Alfred Hitchcock got some wonderful effects into his films (the laughable ski close-ups from Spellbound notwithstanding). Of course, there's the Vertigo effect, and The Birds. Hitchcock loved rear projection, allowing him to stay in the studio. There's a great moment in 1938's The Lady Vanishes where Michael Redgrave is hanging outside the train as another train rushes bny the other direction. It's just rear projection and manipulated light and shadow--simple and effective.
My favorite matte shots are found in Forbidden Planet. When I finally saw it in the original aspect ratio, revealing so much more of the alien machines, I loved the film so much more.

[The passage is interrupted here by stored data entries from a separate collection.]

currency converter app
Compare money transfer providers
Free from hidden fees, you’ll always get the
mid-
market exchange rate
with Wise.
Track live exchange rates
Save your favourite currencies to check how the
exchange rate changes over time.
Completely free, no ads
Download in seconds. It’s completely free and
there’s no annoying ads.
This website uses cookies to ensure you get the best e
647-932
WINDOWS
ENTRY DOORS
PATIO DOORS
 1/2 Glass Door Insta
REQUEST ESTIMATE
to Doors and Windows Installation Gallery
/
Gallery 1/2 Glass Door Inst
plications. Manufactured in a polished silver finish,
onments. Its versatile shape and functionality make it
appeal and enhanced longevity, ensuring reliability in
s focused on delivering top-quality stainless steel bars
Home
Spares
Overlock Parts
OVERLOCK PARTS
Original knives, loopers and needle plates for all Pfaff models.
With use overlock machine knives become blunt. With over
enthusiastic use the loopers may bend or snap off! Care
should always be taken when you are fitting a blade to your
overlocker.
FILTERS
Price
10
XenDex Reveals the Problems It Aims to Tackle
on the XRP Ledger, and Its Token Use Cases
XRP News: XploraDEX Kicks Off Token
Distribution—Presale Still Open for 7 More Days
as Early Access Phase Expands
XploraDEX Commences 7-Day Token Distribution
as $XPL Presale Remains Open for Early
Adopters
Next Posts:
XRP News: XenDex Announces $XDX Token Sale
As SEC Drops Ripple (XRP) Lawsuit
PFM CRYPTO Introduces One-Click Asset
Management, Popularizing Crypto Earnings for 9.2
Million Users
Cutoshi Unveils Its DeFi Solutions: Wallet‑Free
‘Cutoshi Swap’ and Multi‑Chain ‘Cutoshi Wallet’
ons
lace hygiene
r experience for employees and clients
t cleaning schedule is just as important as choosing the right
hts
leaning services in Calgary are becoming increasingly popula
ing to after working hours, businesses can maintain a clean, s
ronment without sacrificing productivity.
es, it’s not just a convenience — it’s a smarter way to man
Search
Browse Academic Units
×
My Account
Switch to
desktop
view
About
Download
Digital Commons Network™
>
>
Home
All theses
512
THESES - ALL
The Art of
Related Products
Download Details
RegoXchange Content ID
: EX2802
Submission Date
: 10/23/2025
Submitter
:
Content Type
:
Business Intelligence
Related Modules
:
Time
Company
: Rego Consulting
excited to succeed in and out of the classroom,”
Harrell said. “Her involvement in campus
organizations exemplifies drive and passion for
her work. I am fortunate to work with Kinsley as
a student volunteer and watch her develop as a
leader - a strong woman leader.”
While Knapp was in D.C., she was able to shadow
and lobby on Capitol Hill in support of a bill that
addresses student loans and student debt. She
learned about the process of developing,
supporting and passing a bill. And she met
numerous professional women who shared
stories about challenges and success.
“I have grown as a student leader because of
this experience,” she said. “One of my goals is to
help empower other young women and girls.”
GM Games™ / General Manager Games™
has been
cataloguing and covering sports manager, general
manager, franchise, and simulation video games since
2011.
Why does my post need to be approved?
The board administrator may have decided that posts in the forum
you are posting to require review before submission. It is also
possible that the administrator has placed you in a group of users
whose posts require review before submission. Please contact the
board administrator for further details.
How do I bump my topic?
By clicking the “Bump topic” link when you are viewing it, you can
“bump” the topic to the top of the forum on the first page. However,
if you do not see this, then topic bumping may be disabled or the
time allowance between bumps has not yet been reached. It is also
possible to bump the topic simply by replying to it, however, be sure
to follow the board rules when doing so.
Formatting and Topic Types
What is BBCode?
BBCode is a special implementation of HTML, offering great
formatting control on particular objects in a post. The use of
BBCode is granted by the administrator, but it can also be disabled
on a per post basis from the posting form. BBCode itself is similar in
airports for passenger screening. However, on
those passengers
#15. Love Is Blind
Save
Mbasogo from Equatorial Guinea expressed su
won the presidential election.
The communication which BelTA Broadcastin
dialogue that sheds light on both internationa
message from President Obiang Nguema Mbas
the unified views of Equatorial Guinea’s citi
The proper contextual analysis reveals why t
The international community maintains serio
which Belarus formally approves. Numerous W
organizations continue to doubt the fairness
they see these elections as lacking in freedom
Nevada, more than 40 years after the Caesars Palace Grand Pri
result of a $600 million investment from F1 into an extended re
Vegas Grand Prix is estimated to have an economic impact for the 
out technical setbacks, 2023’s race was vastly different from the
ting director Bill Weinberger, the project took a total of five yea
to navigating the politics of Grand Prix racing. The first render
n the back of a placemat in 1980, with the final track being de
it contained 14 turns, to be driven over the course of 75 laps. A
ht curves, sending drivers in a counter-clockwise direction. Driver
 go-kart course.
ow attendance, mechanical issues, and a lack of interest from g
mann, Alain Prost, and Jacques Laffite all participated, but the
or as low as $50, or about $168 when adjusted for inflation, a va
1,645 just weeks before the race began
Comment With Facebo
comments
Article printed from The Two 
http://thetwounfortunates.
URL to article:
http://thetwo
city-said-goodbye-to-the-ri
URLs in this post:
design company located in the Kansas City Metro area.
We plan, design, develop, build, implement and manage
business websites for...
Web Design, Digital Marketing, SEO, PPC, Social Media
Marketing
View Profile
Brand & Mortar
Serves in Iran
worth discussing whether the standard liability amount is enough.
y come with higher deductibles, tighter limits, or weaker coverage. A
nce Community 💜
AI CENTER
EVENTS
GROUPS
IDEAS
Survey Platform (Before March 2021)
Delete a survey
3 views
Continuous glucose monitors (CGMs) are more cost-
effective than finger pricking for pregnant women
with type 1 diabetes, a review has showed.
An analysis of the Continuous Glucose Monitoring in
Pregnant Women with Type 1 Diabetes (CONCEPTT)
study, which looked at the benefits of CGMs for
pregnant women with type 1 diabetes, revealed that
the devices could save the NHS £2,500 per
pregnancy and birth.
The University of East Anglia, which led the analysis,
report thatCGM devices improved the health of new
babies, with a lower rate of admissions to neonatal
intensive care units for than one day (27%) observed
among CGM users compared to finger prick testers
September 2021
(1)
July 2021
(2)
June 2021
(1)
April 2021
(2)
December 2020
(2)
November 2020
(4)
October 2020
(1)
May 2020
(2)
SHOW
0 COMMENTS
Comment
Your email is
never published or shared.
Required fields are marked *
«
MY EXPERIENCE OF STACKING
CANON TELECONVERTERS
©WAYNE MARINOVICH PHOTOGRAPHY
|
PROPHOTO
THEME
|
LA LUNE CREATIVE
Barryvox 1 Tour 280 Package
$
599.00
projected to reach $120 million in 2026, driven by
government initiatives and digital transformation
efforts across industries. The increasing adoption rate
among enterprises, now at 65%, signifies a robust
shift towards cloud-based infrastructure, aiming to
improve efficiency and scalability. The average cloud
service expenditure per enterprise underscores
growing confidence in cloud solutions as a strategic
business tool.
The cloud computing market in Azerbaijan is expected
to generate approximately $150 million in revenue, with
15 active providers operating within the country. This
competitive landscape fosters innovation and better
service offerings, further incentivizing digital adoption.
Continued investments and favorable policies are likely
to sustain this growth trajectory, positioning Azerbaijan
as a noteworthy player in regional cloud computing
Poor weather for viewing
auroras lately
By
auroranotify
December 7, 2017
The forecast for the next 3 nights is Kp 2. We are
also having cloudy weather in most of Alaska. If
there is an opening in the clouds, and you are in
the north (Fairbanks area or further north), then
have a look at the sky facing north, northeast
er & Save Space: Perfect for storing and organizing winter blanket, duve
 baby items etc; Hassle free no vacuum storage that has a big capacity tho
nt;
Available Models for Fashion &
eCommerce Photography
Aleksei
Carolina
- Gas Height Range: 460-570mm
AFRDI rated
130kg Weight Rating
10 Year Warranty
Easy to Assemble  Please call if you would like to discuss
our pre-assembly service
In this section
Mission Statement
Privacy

I want to give special mention for the 1992 Coppola film Bram Stoker's Dracula. It was the last, greatest testament to the oldest schools of film special effect. Along with the lighting tricks and forced perspective, I was astonished to learn that much of what I thought were optical printer shots were done in-camera. CGI was starting to take over, and here was a big budget film using techniques that the Méliès brothers would understand.
August 31, 2008 7:44 AM
Who Am Us Anyway said:
I was mocked then & I am mocked to this day, but I will still say that when I walked out of the theater after seeing Cameron’s Titanic, I didn’t want my money back. And at the other extreme, with minimal special effects but each one spot-on, lies Sixth Sense.
August 31, 2008 9:42 PM
Steve Simels said:
Who Am Us:
You'll get no mockery from me on Titanic, at least special effects wise. The twenty or thirty minutes with the ship sinking is absolutely terrifyingly real. The movie itself, obviously, is an infuriating mess -- the stuff that's good about it is so good that the stuff that's bad about is even more heinous than it would otherwise be.
If you know what I mean.
September 1, 2008 7:58 AM
Aloys Kontarsky said:
If we're talking Ray Harryhausen, I'm opting for 20 Million Miles to Earth. The one with the lizard thingie that keeps growning after landing near Rome.